Подумать бы не мешало, но угнездившейся в берёзовом кресле Катюше никакие мысли в голову не шли. Она бездумно смотрела на папоротники, ощущала тепло берёзовых стволов, слушала звонкое чириканье птиц и пребывала в полусне-полуяви. Ей было хорошо и спокойно, словно белоствольное кресло было ласковыми руками доброго великана, в чьих ладонях помещалась вся Катюша, будто совсем-совсем маленькая. Она мысленно вернулась в детство. Мелькнуло какое-то воспоминание, связанное с шелестящим папоротником. Сказка! Удивительная сказка про любовь, про лес, про папоротник, из тех, что сказывала покойная баба Лиза. Сколько же она их знала! Да и общеизвестные у неё звучали по-другому. Колобка никто не ел, теремок не давил, всё было хорошо. Но эта сказка была особенной. Катя тихо сидела, прикрыв глаза, а её память, как бы сама по себе, проявляла дивную историю. И тихо-тихо было кругом, только папоротники вздыхали и шелестели, словно нашёптывали что-то…
Глава восьмая, сказочная
В старые-стародавние времена стояла в лесу одиноко крохотная избушка. Жил в ней лесник Аким. Давно жил, долго. Знал в лесу каждое дерево, каждый кустик, понимал звериный разговор, птичий перезвон, а с людьми и парой слов не обменивался. И не было у него никого, кроме внучки. Жена померла давно, дочка с зятем в большой город на заработки подались, да там и сгинули, а внучечка так и осталась в дедовой избушке. Учил Аким девочку всему, что сам знал, говаривал: «Лес напоит, накормит, от беды укроет, не обидит, а люди – они всякие бывают…»

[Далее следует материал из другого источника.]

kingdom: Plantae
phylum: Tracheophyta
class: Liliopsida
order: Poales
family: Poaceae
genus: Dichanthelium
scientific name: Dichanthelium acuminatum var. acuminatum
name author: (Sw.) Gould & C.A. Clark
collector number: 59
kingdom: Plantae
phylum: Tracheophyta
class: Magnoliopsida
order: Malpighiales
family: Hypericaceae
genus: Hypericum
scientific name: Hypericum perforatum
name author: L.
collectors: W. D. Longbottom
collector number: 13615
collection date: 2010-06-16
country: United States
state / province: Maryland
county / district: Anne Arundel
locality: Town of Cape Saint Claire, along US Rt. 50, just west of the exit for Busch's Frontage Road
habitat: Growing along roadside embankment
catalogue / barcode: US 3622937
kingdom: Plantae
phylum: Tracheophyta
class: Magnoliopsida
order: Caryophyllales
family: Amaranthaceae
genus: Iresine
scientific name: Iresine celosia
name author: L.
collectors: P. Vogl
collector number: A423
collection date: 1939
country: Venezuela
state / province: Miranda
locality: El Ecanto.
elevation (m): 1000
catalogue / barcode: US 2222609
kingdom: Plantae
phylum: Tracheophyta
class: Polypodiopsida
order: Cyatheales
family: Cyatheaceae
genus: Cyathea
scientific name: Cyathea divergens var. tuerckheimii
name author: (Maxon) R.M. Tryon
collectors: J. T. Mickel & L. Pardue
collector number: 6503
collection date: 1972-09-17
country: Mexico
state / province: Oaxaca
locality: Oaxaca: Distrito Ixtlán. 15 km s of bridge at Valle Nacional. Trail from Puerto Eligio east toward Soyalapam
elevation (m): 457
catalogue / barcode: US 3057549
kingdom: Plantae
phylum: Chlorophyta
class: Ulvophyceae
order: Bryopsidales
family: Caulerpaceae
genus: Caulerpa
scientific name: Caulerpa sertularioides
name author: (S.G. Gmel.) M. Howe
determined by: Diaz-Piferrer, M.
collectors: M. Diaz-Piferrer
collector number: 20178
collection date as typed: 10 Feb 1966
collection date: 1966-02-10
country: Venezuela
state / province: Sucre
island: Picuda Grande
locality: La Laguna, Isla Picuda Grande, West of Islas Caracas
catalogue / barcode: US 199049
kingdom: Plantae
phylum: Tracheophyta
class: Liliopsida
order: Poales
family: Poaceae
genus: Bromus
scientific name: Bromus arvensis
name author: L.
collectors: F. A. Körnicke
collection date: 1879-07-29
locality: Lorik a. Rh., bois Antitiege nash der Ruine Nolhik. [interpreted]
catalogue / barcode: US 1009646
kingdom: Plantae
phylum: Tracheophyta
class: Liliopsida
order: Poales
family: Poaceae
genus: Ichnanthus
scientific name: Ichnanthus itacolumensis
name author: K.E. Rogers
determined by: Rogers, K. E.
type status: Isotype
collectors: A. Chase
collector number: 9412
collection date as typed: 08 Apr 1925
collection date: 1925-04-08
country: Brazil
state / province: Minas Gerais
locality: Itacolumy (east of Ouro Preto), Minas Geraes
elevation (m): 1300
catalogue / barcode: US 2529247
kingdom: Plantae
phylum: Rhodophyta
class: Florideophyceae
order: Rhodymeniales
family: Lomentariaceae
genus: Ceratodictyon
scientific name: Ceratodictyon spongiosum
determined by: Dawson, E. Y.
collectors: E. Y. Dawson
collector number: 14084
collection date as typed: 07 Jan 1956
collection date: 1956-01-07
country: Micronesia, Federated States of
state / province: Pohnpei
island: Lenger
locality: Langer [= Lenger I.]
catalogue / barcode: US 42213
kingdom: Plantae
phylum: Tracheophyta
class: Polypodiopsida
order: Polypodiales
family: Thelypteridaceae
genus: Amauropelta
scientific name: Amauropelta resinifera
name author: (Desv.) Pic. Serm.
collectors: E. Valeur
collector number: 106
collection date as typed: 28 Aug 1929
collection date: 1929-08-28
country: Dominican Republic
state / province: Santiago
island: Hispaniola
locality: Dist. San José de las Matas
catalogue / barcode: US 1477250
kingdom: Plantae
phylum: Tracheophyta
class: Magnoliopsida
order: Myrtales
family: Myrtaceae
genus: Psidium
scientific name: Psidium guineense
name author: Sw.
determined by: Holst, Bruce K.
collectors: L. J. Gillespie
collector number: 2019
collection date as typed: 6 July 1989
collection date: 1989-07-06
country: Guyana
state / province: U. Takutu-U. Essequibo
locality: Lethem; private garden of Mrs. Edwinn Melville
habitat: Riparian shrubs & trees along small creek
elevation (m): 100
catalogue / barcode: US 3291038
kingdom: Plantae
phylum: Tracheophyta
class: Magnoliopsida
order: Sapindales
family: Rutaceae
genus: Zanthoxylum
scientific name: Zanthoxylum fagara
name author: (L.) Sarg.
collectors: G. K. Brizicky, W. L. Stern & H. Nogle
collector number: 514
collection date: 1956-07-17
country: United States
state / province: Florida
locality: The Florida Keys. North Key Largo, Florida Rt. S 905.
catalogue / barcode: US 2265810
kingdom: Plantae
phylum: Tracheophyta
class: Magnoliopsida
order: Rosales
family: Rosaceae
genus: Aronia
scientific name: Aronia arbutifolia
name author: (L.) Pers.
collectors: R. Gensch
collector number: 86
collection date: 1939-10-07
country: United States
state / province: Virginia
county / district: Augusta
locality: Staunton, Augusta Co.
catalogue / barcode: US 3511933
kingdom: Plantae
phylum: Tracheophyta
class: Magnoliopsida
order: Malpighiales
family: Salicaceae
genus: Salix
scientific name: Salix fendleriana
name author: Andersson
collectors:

Время шло, Устинка выросла. Диковатая она была, необщительная, когда в село, в церковь или в лавочку, шла, ни с кем не сдруживалась. А в лесу оживала, песенки распевала, с зайчишками в догонялки играла, с ежатами в прятки, с белками шишками перебрасывалась. Сама Хозяйка Леса за ней приглядывала и подарочки подбрасывала. То ленточку в косы на крылечко положит, то бусики блескучие на берёзку навесит, то денежку серебряную в родничок подкинет. Людей-то Хозяйка Леса особо не жаловала: шумные они были, вредные для леса. Деревья валили, зверей ловили, птиц постреливали, дорог вон в лесу попрокладывали. А Устинка своя была, лес и обитателей его любила, не обижала, звонкий голосок по лесу колокольчиком рассыпался, для всех улыбка и словцо доброе находились.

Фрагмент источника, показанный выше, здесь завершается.